───── Material provided

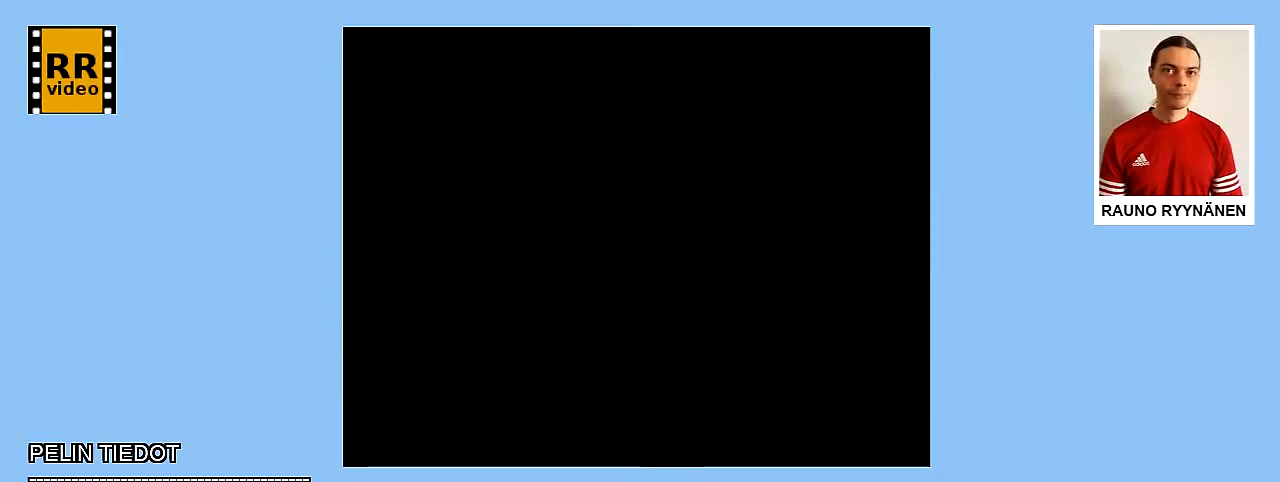
{"buttons": [], "events": []}
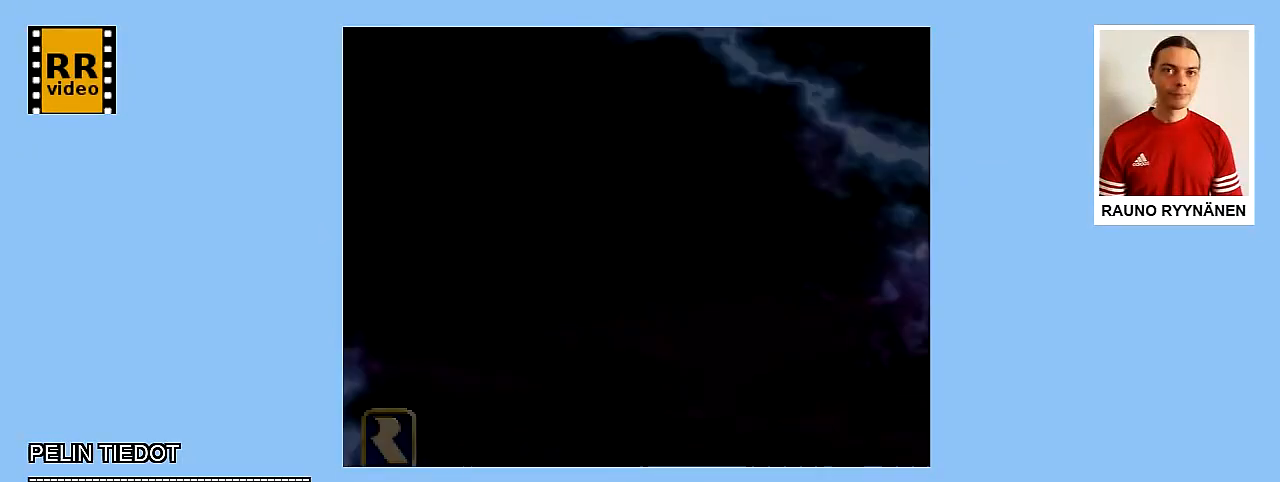
{"buttons": [], "events": []}
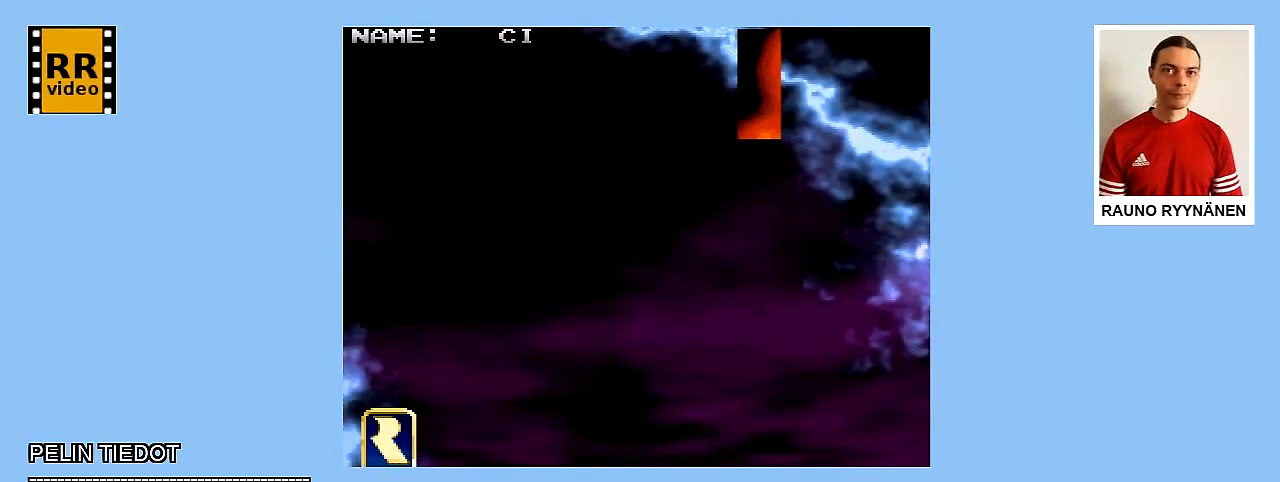
{"buttons": [], "events": []}
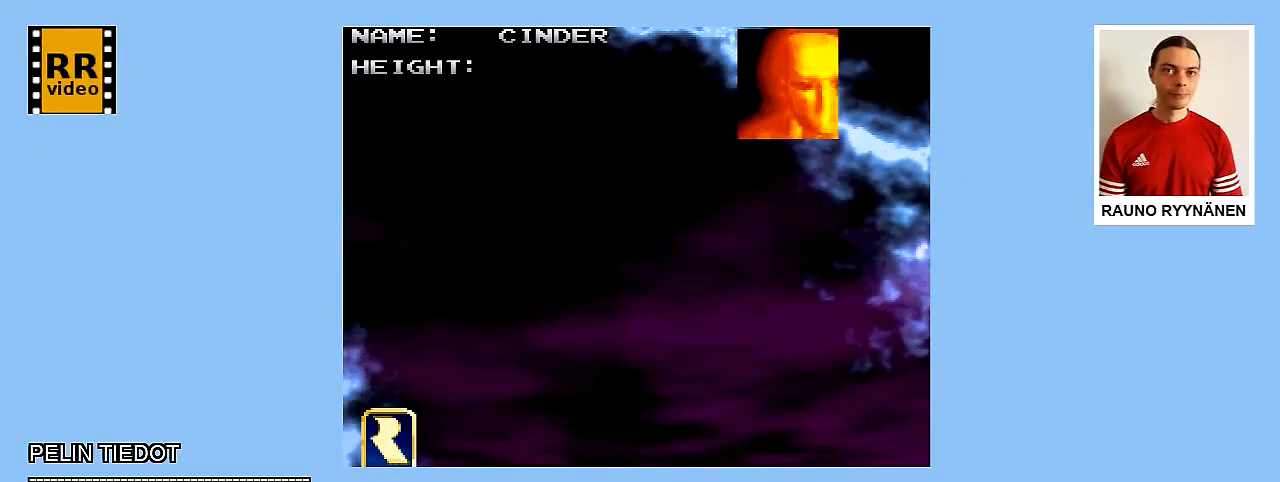
{"buttons": [], "events": []}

──────────

→ What is being asked: The result should be the material above, unchanged and free of pictures; please print it.

→ Solution to this exercise:
{"buttons": [], "events": []}
{"buttons": [], "events": []}
{"buttons": [], "events": []}
{"buttons": [], "events": []}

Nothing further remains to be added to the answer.